WHAT THE TASK REQUIRES ▸ From the items below, copy out each line that contains the word "Kiss", keeping the lines in their original order.

[Transcribed page contents]

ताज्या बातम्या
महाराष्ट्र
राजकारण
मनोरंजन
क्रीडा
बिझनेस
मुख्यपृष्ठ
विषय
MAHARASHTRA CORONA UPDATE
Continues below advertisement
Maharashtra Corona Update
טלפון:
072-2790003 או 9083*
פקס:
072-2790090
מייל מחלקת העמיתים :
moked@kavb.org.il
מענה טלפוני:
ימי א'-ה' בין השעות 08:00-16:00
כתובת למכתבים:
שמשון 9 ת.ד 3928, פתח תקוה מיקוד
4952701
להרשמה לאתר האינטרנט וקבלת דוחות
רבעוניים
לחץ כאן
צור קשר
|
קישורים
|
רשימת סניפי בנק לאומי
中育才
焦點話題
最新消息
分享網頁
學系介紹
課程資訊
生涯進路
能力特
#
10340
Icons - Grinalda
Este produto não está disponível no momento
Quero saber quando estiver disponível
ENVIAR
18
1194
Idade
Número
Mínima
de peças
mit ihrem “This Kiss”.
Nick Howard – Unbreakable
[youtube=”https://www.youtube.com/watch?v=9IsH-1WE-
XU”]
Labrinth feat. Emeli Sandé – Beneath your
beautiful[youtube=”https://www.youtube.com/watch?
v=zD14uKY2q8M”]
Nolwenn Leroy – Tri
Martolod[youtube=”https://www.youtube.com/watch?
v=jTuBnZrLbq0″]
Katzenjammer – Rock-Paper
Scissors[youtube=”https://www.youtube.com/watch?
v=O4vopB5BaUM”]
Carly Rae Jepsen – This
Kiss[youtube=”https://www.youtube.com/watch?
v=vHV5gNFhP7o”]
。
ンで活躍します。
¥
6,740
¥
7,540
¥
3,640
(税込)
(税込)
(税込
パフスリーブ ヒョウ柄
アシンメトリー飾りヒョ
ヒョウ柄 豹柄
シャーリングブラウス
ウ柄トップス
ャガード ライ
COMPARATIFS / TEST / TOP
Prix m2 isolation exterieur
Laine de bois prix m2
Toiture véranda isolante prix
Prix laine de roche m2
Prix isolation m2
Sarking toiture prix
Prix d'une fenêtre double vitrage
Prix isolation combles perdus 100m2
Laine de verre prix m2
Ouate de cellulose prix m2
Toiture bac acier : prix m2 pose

RESPONSE FOR THIS EXERCISE ▸
mit ihrem “This Kiss”.
Kiss[youtube=”https://www.youtube.com/watch?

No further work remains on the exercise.